The other big application for huge grunty CPUs is games.

Computer games can be broadly divided into 3D - things like Quake and flight simulators - and 2D. 2D games generally don't put great demands on modern hardware, and the abovementioned modest machine should be quite adequate. For 3D, though, it is again impossible to have too much processor power. The fastest P-III or Athlon you can find is not excessive.

The cheap CPU of choice in the 3D gaming world for some time now has been the Celeron, Intel's cut-price Pentium II processor. All Celerons after the original 266 and 300MHz models have been as fast for all practical intents and purposes as an equivalently clocked P-II, and with models available up to 500MHz now, you can get a lot of performance from the base level processor. Motherboards that let you goose the CPU's clock speed up above its listed value ("overclock") by increasing the Front Side Bus speed let you run cheaper Celerons, like the 333 and 366MHz models, at 500MHz or maybe even more with little fuss.

^^^^^^^^^^^^^^^^

(Problem 1): Copy the stretch of the gaming hardware text from "The other big" through "is not excessive.".

^^^^^^^^^^^^^^^^

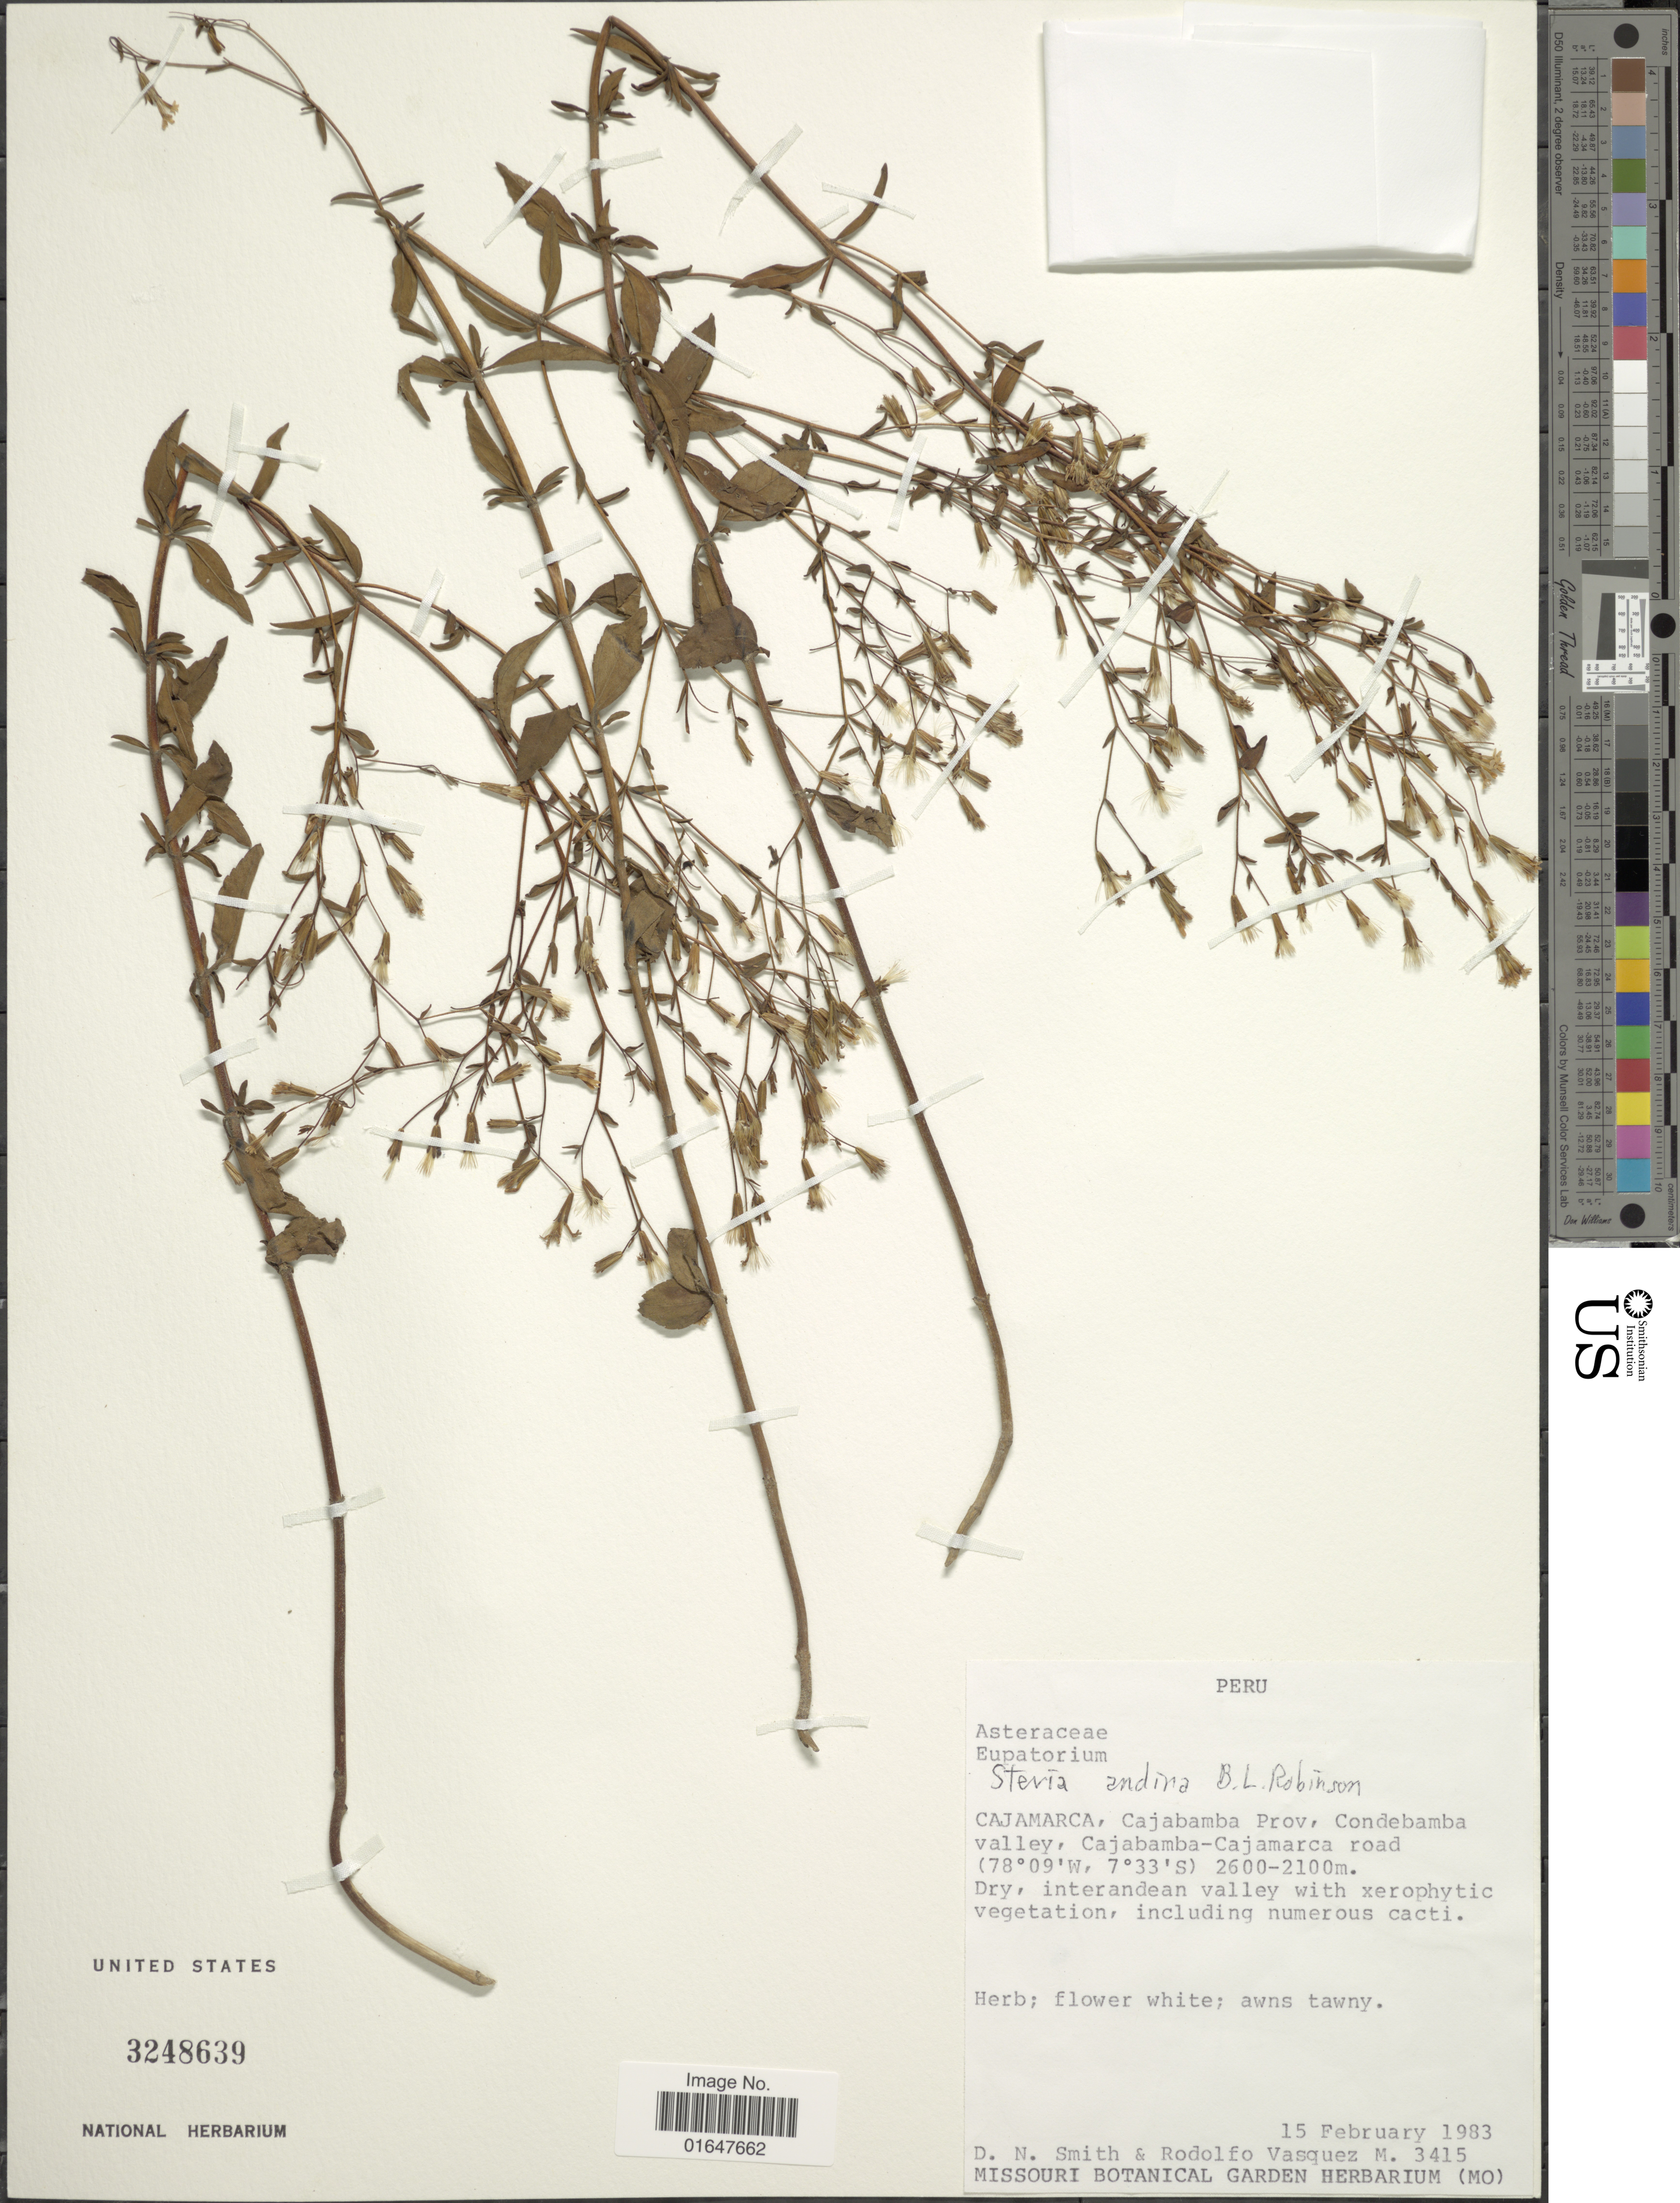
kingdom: Plantae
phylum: Tracheophyta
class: Magnoliopsida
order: Asterales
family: Asteraceae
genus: Stevia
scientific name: Stevia andina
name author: B.L. Rob.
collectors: D. Smith & R. Vásquez M.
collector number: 3415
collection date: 1983-02-15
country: Peru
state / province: Cajamarca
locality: Cajabamba Prov, Condebamba valley, Cajabamba-Cajamarca road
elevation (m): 2100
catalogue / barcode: US 3248639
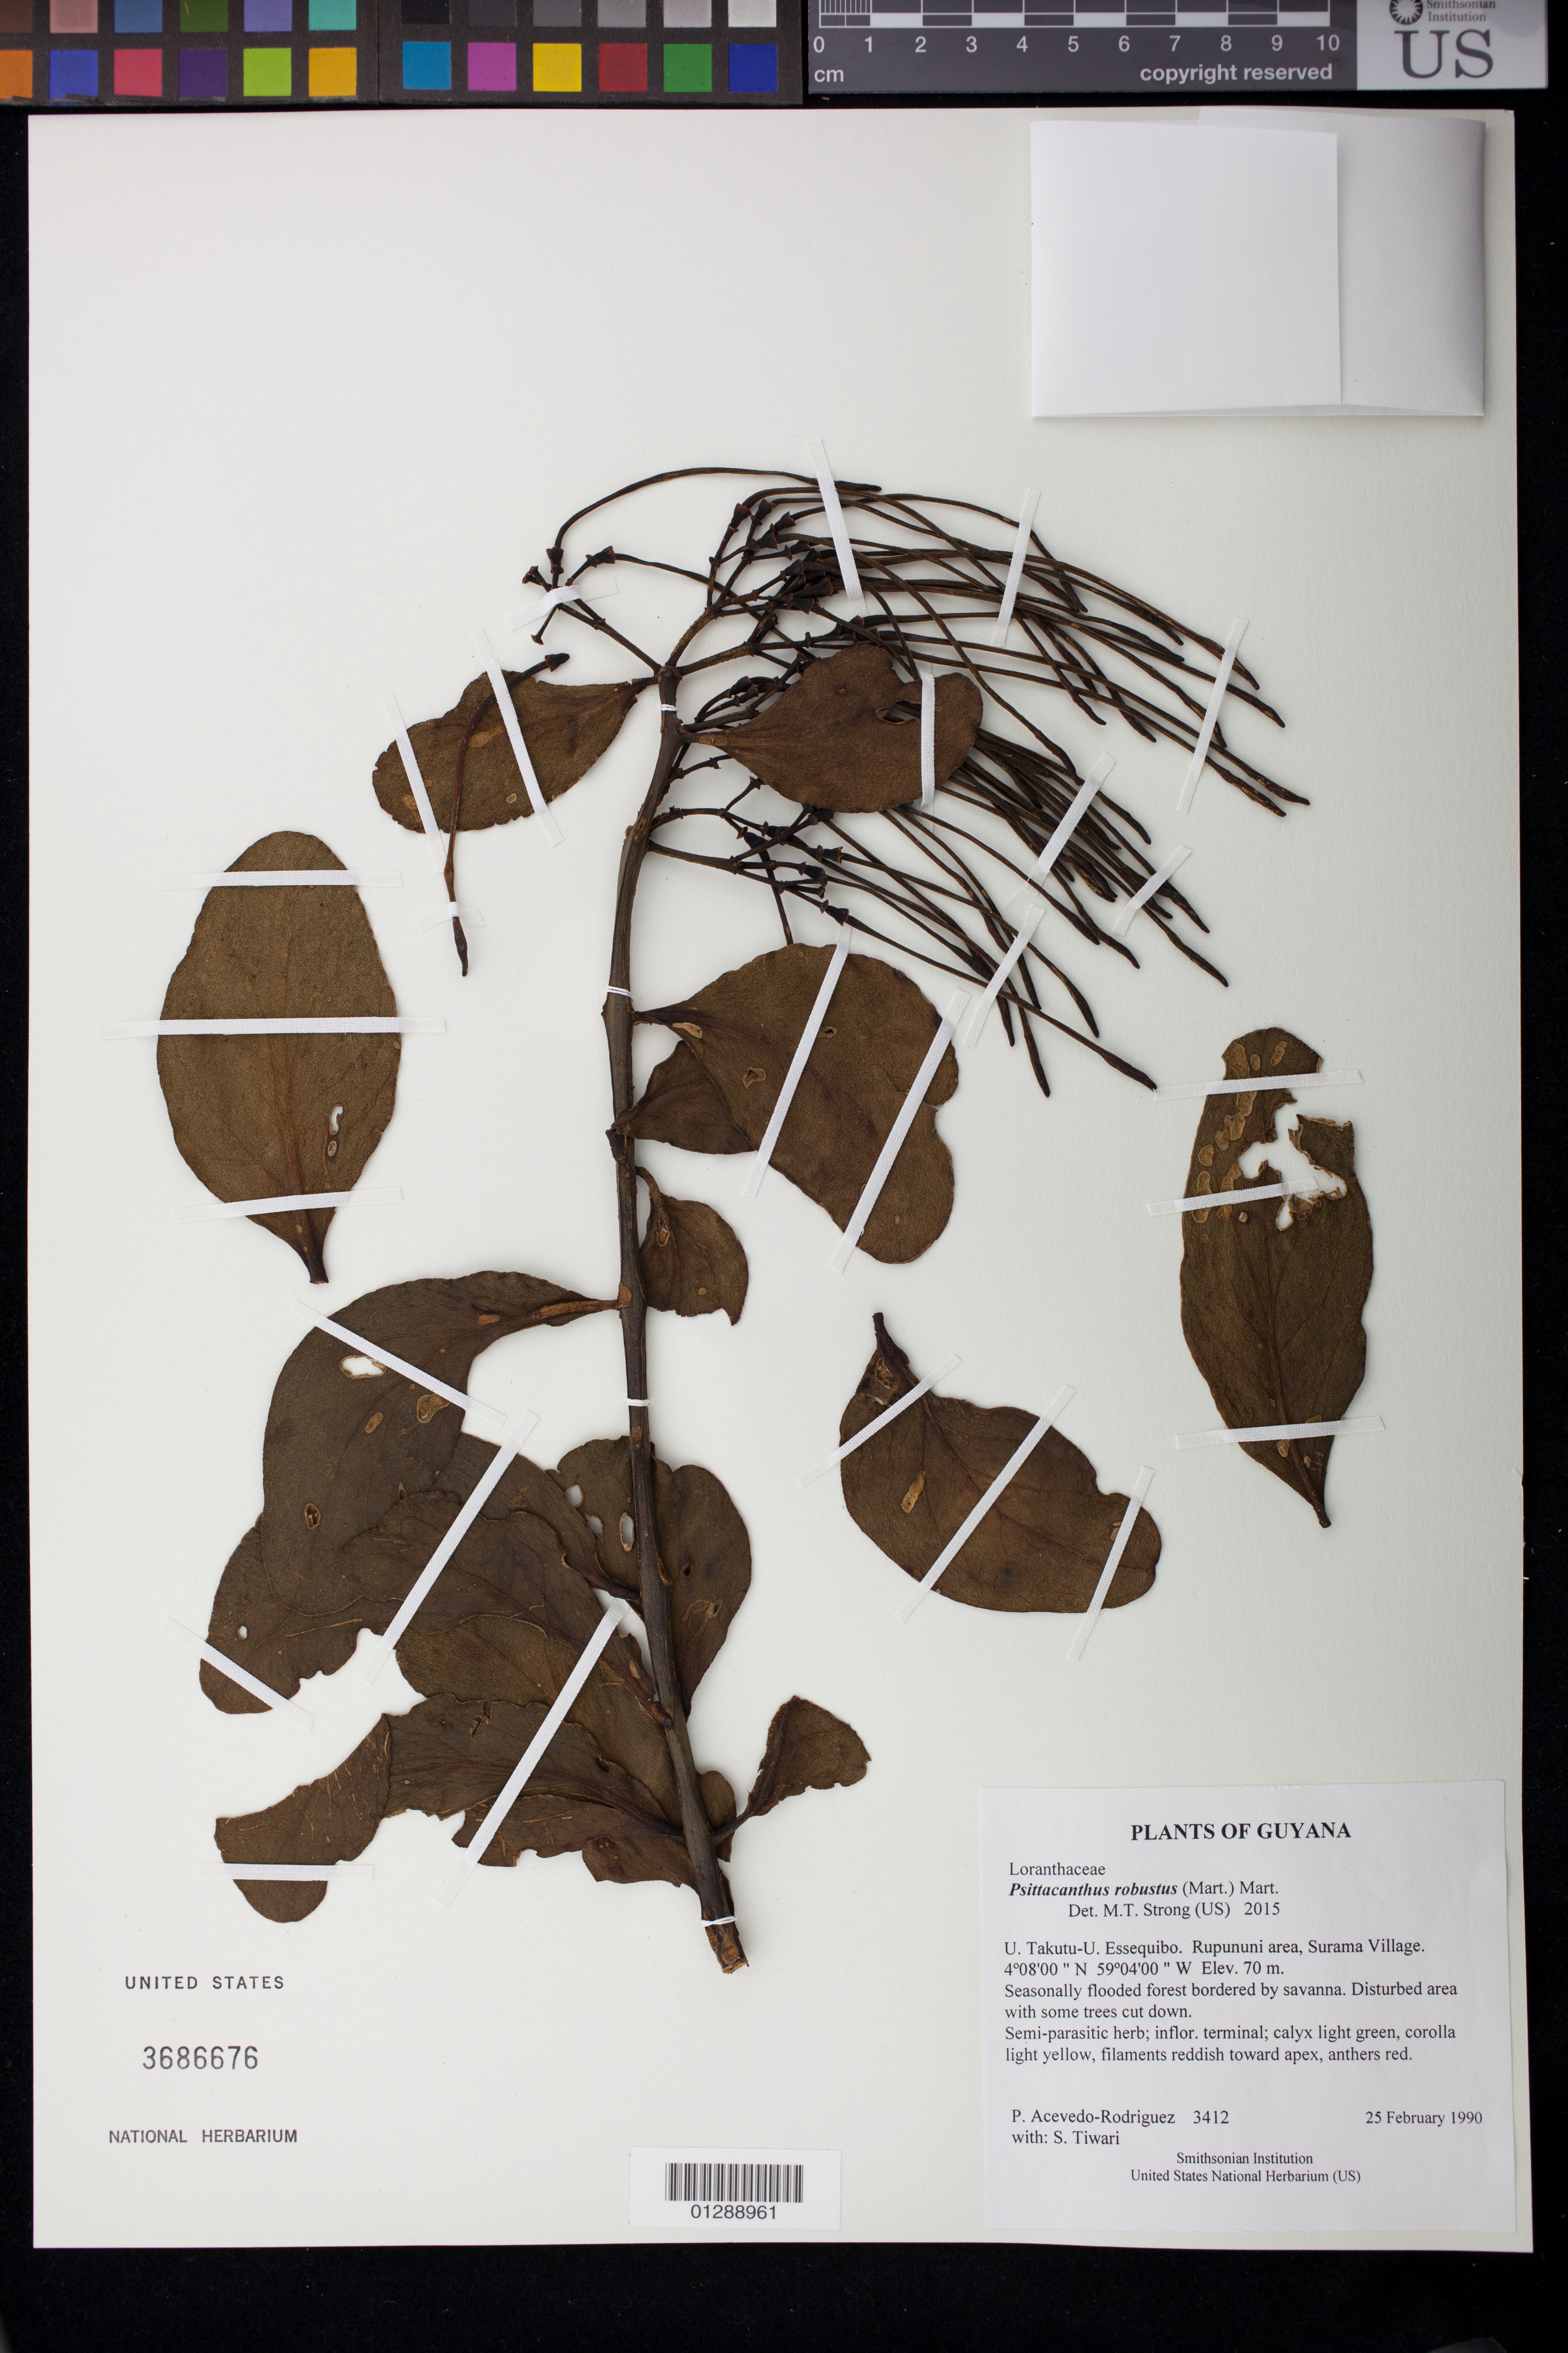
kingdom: Plantae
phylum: Tracheophyta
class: Magnoliopsida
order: Santalales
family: Loranthaceae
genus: Psittacanthus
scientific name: Psittacanthus robustus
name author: (Mart.) Mart.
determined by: Strong, M. T., (US), Smithsonian Institution - National Museum of Natural History (UNITED STATES)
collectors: P. Acevedo-Rodr. & S. Tiwari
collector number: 3412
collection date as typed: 25 February 1990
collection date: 1990-02-25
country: Guyana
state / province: U. Takutu-U. Essequibo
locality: Rupununi area, Surama Village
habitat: Seasonally flooded forest bordered by savanna. Disturbed area with some trees cut down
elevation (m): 70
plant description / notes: US, NY, MO, K, P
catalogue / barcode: US 3686676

^^^^^^^^^^^^^^^^

(Problem 2): Collect every line of the records that contains the string "name", treating uppercase and lowercase as distinct.

(Task result 1):
The other big application for huge grunty CPUs is games.

Computer games can be broadly divided into 3D - things like Quake and flight simulators - and 2D. 2D games generally don't put great demands on modern hardware, and the abovementioned modest machine should be quite adequate. For 3D, though, it is again impossible to have too much processor power. The fastest P-III or Athlon you can find is not excessive.

(Task result 2):
scientific name: Stevia andina
name author: B.L. Rob.
scientific name: Psittacanthus robustus
name author: (Mart.) Mart.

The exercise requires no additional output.